O Estado de S. Paulo
O governo Trump confirmou na quarta-feira o
tarifaço de 25% sobre as exportações do Brasil aos Estados Unidos.
Duas circunstâncias chamam a atenção.
Primeira, o fato de ter sido adotado contra um país deficitário em comércio
exterior com os Estados Unidos, ou seja, que importa mais do que exporta. Por
aí se vê que essa troca de mercadorias, em vez de prejudicar, beneficia a balança
comercial dos Estados Unidos. Segunda circunstância, a definição de uma longa
lista de exceções ao que pretende ser uma represália à política do Brasil.
São aspectos que confirmam o diagnóstico de que foi uma decisão destituída de fundamentação técnica.

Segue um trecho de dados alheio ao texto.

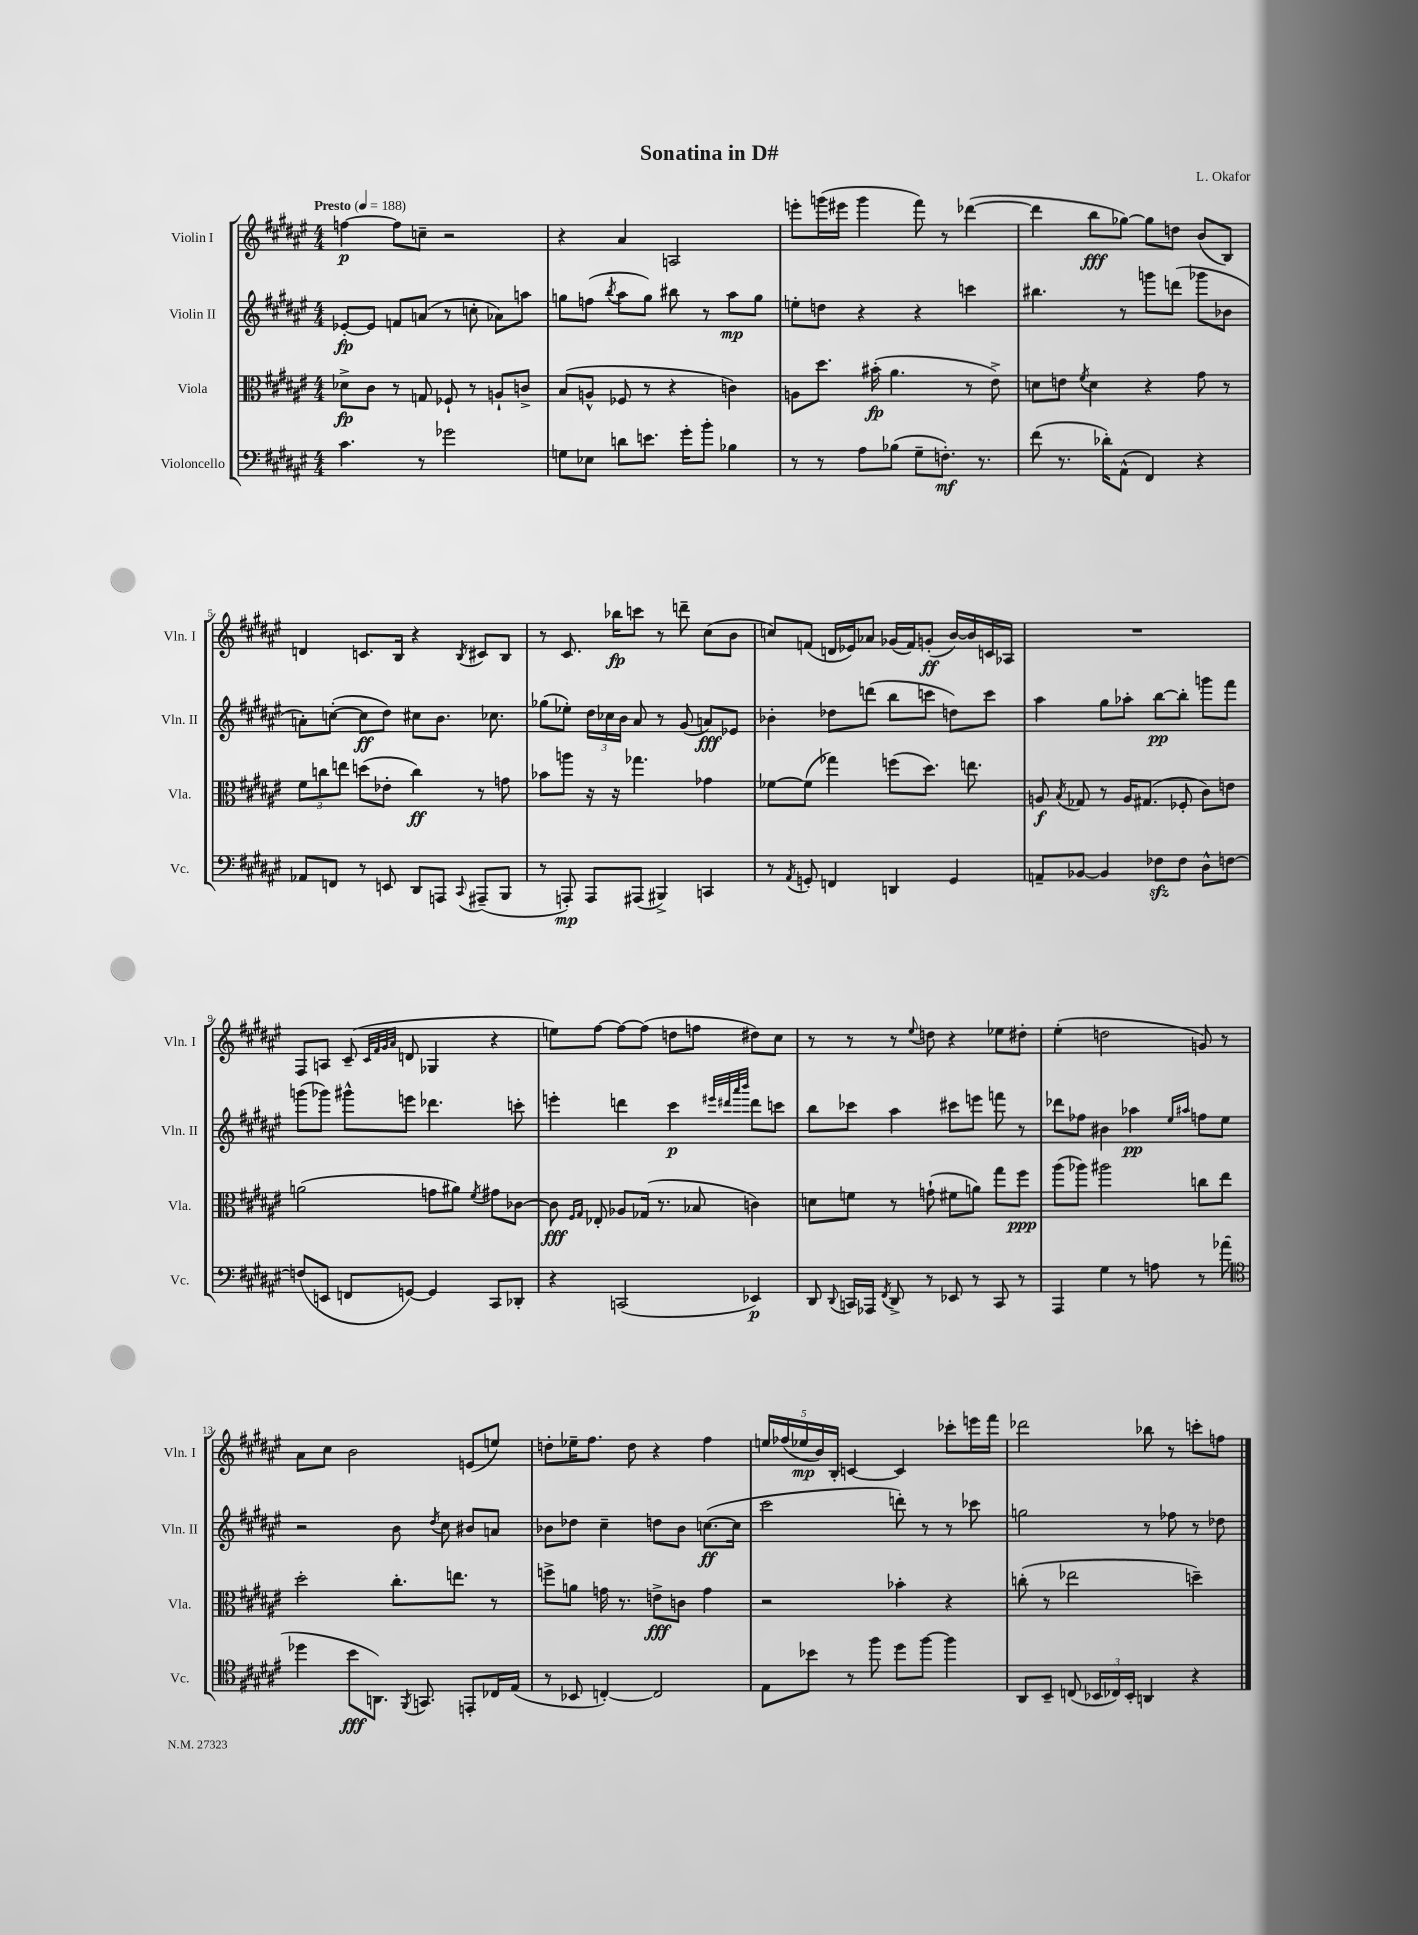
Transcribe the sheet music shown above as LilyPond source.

\header { title = "Sonatina in D#" composer = "L. Okafor" }
<<
\new StaffGroup <<
\new Staff = "s0" \with { instrumentName = "Violin I" shortInstrumentName = "Vln. I" } {
    \clef treble \key fis \major \numericTimeSignature \time 4/4 \tempo "Presto" 4 = 188
    \autoBeamOff f''4~\p f''8[ c''8]-- r2 |
    r4 ais'4 a2 |
    e'''8[-. g'''16( eis'''16] g'''4 fis'''8) r8 des'''4~( |
    des'''4 b''8[\fff ges''8]~) ges''8[ d''8] b'8[( b8]) |
    d'4 c'8.[ b16] r4 \acciaccatura { b8 } cis'8[ b8] |
    r8 cis'8. bes''16[\fp c'''8] r8 d'''8-- cis''8[( b'8] |
    c''8[) f'8]( d'16[ ees'16) aes'8] ges'16[( f'16) g'8]-.\ff( b'16[~) b'16 c'16 aes16] |
    R1 |
    fis8[ a8] cis'8--( \grace { cis'32[ fis'32 gis'32 ais'32] } d'8 ges4 r4 |
    e''8[) fis''8]~ fis''8[~ fis''8]( d''8[ f''8] dis''8[) cis''8] |
    r8 r8 r8 \appoggiatura { eis''8 } d''8 r4 ees''8[ dis''8]-. |
    eis''4-.( d''2 g'8) r8 |
    ais'8[ cis''8] b'2 e'8[( e''8]) |
    d''8[-. ees''16-- fis''8.] d''8 r4 fis''4 |
    \tuplet 5/4 { e''16[ fes''16( ees''16\mp b'16) b16]-. } c'4~ c'4 ces'''8[-. e'''16 fis'''16] |
    des'''2 bes''8 r8 c'''8[-. f''8] \bar "|." |
}
\new Staff = "s1" \with { instrumentName = "Violin II" shortInstrumentName = "Vln. II" } {
    \clef treble \key fis \major \numericTimeSignature \time 4/4
    \autoBeamOff ees'8[~-.\fp ees'8] f'8[ a'8]( r8 c''8-. aes'8[) a''8] |
    g''8[ f''8]( \acciaccatura { b''8 } ais''8[ g''8]) bis''8 r8 ais''8[\mp g''8] |
    e''8[-. d''8] r4 r4 c'''4 |
    bis''4. r8 g'''8[ d'''8]( ges'''8[ bes'8] |
    a'8[-.) c''8]~-.( c''8[\ff dis''8]) cis''8[ b'8.] ces''8. |
    ges''8[( ees''8]-.) \tuplet 3/2 { dis''16[ ces''16 b'16] } ais'8 r8 gis'8( a'8[\fff) ees'8] |
    bes'4-. des''8[ d'''8]( b''8[ c'''8] d''8[) c'''8] |
    ais''4 gis''8[ aes''8]-. b''8[~\pp b''8]-. g'''8[ fis'''8] |
    g'''8[( ges'''8]) gis'''8[-^ e'''8] des'''4. c'''8-. |
    e'''4-. d'''4 cis'''4\p \grace { eis'''32[ dis'''32 ais'''32 b'''32] } dis'''8[ c'''8] |
    b''8[ ces'''8] ais''4 cis'''8[ e'''8] f'''8 r8 |
    des'''8[ fes''8] bis'4 aes''4\pp \grace { eis''16[ ais''16] } f''8[ eis''8] |
    r2 b'8 \acciaccatura { dis''8 } cis''8 bis'8[ a'8] |
    bes'8[ des''8] cis''4-- d''8[ bes'8] c''8.[~\ff( c''16] |
    cis'''2 d'''8-.) r8 r8 ces'''8 |
    g''2 r8 fes''8 r8 des''8 \bar "|." |
}
\new Staff = "s2" \with { instrumentName = "Viola" shortInstrumentName = "Vla." } {
    \clef alto \key fis \major \numericTimeSignature \time 4/4
    \autoBeamOff des'8[->\fp cis'8] r8 g8 fes8-! r8 a8[-! c'8]-> |
    b8[( a8]-^ fes8 r8 r4 c'4) |
    a8[ dis''8.] bis'16-.\fp( ais'4. r8 eis'8->) |
    d'8[ e'8] \acciaccatura { fis'8 } d'4 r4 gis'8 r8 |
    \tuplet 3/2 { fis'8[ c''8 e''8] } d''8[( ees'8]-. c''4\ff) r8 g'8 |
    bes'8[ a''8] r16 r16 ges''4. ges'4 |
    fes'8[~ fes'8]( ges''4) f''8[( dis''8.]) e''8. |
    a8\f \acciaccatura { b8 } ges8 r8 a16[ gis8.]( fes8-. cis'8[) e'8] |
    a'2( g'8[ ais'8]) \acciaccatura { fis'8 } gis'8[ ces'8]~ |
    ces'8\fff \grace { fis16[ gis16] } ees8-. aes8[ ges16]( r8. bes8 c'4) |
    d'8[ f'8] r8 g'8-!( fis'8[ a'8]) gis''8[ fis''8]\ppp |
    ais''8[( aes''8]) ais''2 c''8[ eis''8] |
    dis''2-. cis''8.[-. e''8.] r8 |
    f''8[-> a'8] g'16 r8. e'8[->\fff c'8] g'4 |
    r2 bes'4-. r4 |
    c''8-.( r8 ees''2 d''4--) \bar "|." |
}
\new Staff = "s3" \with { instrumentName = "Violoncello" shortInstrumentName = "Vc." } {
    \clef bass \key fis \major \numericTimeSignature \time 4/4
    \autoBeamOff cis'4. r8 ges'2 |
    g8[ ees8] d'8[ e'8.] gis'16[-. b'8]-. bes4 |
    r8 r8 ais8[ bes8]( gis8[-- f8.]-.\mf) r8. |
    fis'8( r8. des'16[-.) ais,8]-^( fis,4) r4 |
    aes,8[ f,8] r8 e,8 dis,8[ a,,8] \appoggiatura { cis,8 } ais,,8[--( b,,8] |
    r8 a,,8-.\mp) a,,8[ ais,,8]( bis,,4->) c,4 |
    r8 \acciaccatura { ais,8 } g,8-. f,4 d,4 g,4 |
    a,8[-- bes,8]~ bes,4 fes8[\sfz fes8] dis8[-^ f8]~ |
    f8[( e,8] f,8[ g,8]~) g,4 cis,8[ des,8]-. |
    r4 c,2( ees,4\p) |
    dis,8 \appoggiatura { dis,8 } c,16[ aes,,16] \acciaccatura { fis,8 } dis,8-> r8 ees,8 r8 c,8 r8 |
    ais,,4 gis4 r8 a8 r8 aes'8( |
    \clef tenor des''4 b'8[\fff a,8.]) \acciaccatura { fis,8 } g,8. e,8[-. ces16 eis16]( |
    r8 bes,8 c4~-.) c2 |
    eis8[ bes'8] r8 fis''8 dis''8[ fis''8]~ fis''4 |
    ais,8[ b,8]-- c8( \tuplet 3/2 { bes,16[ ces16) bes,16]-. } a,4 r4 \bar "|." |
}
>>
>>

O comunicado do USTR, o organismo ligado à
presidência dos Estados Unidos, que dirigiu o processo, deixa em aberto a
possibilidade de revisão dessas exigências, desde que o governo brasileiro faça
concessões, que provavelmente não estão concentradas na área comercial. A
aceitação ou não dessas pretendidas concessões também deve ter natureza
política.
A primeira reação do presidente Lula foi
acenar com a aplicação da lei de reciprocidade, o que implicaria responder com
represálias. É também o que os empresários brasileiros mais prejudicados
reivindicam, sob o argumento de que seria a única maneira capaz de sensibilizar
o governo norteamericano em direção à revogação ou ao abrandamento dessas
sanções. Mas essa pode não ser a melhor opção. Apesar da “boa química”, as
relações entre os presidentes Lula e Trump estão prejudicadas por cargas
ideológicas antagônicas.
Do ponto de vista macroeconômico, o tarifaço
não parece causar consequências graves. A reação moderada do mercado
financeiro, principalmente a do comportamento do câmbio e da Bolsa, confirma
essa impressão. Em parte, as empresas brasileiras mais prejudicadas esperavam
pela pancada e trataram de apará-la previamente. Por sua vez, esta pode ser uma
boa oportunidade para aumentar a diversificação do mercado externo do Brasil e,
assim, reduzir a dependência do mercado dos Estados Unidos.
Para uma reação mais realista, a questão
central continua a ser o excessivo protecionismo do Brasil ao setor produtivo
local – e este não é um vício apenas dos governos de esquerda. Proteção demais
tira capacidade imunológica de qualquer organismo. E, do ponto de vista
econômico, tira capacidade de negociação.
O governo brasileiro não controla as
idiossincrasias do governo dos Estados Unidos, mas pode contribuir para o aumento
da competitividade do setor produtivo brasileiro.